Marine worm with a toxic diet
23 Apr 2012 by Evoluted New Media
Faced with a scarce food supply in the sandy sediments in which it lives, a small marine worm survives on a highly poisonous menu of carbon monoxide and hydrogen sulphide.
The worm – Olavius algarvensis – thrives on these poisons thanks to millions of symbiotic bacteria that live under its skin, which use the energy from carbon monoxide and hydrogen sulphide to produce food for the worm.
“They do this so effectively that the worm has lost its entire digestive system, including its mouth and gut, during the course of evolution, and feeds only through its symbionts,” said Nicole Dubilier, Head of Symbiosis Group at the Max Planck Institute for Marine Microbiology.
Some of the symbiotic bacteria in the worm can take up hydrogen and organic nutrients from the environment – even if present in small amounts. They can also recycle the worm’s waste, which still contains lots of energy for their own purposes.
“This is the reason why the worm has been able to not only reduce its digestive system, but also its kidney-like excretory organs,” said Dubilier, “Something that has not been discovered in any other marine animal.”

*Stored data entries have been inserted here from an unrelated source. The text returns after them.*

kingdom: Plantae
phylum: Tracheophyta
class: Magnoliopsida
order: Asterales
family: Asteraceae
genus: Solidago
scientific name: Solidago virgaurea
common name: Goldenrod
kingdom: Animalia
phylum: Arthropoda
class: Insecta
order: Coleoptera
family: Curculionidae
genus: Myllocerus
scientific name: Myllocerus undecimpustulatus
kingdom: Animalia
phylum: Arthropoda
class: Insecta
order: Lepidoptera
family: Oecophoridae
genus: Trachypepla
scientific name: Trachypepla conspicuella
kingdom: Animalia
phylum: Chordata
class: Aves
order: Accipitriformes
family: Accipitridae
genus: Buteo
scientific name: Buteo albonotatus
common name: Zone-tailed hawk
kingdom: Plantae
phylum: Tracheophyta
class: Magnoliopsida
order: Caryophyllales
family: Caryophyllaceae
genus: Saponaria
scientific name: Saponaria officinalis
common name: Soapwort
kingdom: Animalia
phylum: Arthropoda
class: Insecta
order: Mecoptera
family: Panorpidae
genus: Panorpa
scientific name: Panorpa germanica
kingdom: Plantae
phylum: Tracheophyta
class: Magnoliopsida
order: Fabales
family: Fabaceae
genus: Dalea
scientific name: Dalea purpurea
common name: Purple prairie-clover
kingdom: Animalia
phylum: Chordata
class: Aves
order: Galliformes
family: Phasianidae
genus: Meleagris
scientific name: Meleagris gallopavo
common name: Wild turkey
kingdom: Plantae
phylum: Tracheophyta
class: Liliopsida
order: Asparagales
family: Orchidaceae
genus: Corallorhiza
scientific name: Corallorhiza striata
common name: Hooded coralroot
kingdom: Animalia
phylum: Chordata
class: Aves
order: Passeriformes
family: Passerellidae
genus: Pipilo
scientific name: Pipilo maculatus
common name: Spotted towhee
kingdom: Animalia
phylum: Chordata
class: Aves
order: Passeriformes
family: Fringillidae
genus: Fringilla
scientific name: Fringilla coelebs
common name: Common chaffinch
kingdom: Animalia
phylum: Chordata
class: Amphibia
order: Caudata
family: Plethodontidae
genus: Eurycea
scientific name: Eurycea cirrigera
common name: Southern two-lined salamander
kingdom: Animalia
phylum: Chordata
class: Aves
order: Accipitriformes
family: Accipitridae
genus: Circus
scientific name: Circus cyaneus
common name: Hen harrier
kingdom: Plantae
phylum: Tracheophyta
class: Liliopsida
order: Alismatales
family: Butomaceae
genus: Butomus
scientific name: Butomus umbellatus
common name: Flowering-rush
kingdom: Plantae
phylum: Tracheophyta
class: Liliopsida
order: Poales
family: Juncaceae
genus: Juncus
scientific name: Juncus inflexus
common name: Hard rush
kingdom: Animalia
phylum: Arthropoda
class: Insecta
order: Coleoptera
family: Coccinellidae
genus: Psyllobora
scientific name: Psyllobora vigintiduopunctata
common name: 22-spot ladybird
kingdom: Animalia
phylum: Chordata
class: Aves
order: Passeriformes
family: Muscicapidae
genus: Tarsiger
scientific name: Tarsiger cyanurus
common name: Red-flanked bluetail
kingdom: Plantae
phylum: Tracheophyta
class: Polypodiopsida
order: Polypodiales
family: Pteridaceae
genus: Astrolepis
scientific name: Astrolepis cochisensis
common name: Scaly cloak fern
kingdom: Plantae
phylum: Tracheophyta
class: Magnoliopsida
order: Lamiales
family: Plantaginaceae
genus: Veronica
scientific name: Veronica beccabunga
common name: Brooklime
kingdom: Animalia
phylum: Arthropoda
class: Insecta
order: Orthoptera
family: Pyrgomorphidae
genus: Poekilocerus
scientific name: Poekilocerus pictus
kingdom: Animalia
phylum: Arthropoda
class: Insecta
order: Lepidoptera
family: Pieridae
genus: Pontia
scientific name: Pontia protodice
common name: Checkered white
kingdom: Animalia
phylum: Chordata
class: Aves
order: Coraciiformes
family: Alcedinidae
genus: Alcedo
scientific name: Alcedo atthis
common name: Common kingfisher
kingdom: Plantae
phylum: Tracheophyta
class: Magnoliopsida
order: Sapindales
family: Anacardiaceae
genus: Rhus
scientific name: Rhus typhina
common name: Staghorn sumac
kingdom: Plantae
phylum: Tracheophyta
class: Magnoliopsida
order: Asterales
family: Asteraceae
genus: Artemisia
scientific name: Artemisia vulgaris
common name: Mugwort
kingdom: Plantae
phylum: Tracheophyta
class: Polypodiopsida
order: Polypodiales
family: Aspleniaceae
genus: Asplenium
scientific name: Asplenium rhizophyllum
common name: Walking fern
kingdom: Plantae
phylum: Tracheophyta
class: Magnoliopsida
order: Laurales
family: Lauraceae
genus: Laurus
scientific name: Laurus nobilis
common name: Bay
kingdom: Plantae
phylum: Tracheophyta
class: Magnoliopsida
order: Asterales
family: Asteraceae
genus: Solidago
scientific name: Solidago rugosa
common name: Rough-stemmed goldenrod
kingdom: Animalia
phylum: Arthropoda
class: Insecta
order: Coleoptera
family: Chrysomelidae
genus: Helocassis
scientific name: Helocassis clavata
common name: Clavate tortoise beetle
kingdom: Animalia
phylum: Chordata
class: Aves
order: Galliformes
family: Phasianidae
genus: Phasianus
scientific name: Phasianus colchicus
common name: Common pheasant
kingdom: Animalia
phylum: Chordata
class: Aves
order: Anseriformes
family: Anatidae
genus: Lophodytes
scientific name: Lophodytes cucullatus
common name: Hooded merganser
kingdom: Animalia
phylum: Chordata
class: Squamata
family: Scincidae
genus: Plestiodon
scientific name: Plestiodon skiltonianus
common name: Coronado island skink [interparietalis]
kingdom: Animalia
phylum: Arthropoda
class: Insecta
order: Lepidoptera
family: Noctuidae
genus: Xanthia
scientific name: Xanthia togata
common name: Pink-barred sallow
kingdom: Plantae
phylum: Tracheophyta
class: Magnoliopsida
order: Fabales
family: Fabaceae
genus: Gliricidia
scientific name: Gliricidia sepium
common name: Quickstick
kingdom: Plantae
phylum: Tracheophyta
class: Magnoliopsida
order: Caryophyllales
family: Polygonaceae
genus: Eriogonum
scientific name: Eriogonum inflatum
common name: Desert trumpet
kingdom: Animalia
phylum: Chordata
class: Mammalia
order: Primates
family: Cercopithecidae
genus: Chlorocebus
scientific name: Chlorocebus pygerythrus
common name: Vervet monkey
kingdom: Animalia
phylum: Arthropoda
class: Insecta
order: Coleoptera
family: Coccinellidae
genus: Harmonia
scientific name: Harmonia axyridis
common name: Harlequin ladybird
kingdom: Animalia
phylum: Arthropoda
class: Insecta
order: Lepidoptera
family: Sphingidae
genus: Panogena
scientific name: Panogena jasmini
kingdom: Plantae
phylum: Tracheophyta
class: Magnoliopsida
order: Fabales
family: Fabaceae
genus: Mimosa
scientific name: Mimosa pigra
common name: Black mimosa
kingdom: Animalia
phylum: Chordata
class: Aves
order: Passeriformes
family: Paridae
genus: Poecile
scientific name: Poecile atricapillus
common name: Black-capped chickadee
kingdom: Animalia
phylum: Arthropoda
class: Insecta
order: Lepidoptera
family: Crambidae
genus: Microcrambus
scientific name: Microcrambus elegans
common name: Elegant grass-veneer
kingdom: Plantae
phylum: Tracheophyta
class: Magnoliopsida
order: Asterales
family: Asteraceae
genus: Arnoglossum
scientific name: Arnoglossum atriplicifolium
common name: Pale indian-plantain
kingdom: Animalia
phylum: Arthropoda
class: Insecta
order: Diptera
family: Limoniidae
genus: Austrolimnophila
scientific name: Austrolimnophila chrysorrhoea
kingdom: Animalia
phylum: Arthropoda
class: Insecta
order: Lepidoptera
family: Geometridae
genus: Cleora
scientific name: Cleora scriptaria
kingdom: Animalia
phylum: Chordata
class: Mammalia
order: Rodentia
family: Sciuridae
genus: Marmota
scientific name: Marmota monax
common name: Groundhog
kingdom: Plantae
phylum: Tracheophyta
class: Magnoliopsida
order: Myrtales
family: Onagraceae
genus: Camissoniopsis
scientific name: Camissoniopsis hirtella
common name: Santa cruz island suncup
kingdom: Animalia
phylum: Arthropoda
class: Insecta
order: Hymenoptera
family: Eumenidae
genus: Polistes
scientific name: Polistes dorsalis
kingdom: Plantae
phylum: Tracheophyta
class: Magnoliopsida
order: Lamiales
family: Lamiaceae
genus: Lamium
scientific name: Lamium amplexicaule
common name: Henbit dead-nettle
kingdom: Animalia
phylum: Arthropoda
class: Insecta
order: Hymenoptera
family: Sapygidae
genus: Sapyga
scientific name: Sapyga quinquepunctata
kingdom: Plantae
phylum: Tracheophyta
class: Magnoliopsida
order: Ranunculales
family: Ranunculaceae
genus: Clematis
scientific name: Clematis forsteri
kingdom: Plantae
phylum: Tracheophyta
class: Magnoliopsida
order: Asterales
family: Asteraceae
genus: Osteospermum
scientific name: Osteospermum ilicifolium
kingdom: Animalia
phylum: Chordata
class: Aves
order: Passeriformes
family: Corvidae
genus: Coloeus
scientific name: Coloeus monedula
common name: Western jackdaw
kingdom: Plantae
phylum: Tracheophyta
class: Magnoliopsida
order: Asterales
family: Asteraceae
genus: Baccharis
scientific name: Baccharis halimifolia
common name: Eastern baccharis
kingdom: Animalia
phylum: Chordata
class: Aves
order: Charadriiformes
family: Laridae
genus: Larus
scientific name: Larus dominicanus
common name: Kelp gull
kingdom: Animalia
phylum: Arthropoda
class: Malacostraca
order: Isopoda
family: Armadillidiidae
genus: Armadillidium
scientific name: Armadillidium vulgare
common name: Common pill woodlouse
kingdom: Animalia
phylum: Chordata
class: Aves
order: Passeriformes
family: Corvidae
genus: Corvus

The research – which includes Greifswald University – used a combination of cutting-edge techniques such as metaproteomics and metabolomics. This made it possible to analyse a large proportion of proteins and metabolic products in the organism.
“Using metaproteomics, we were able to identify thousands of proteins and assign them to the individual partners in the symbiosis,” said Thomas Schweder from Greifswald’s Institute of Pharmacy. “This gave us direct insights into the metabolism of the bacterial symbionts and their interactions with the host.”
The researchers were surprised that their analyses revealed that the worm has large amounts of proteins that allow it to use carbon monoxide as an energy source, because it is so poisonous.
It is only recently that the researchers – who have published their work in Proceedings of the National Academy of Sciences – have been able to work out the worm’s metabolic pathways and discover new energy sources.
“The worm provides us with an example of the power of evolution. Over the course of millions of years, adaptation and selection have led to the development of an optimally adapted host-symbiont system,” said Dubilier. “And seemingly these modest worms are an excellent model for a better understanding of other complex symbioses, such as those of the human gut.”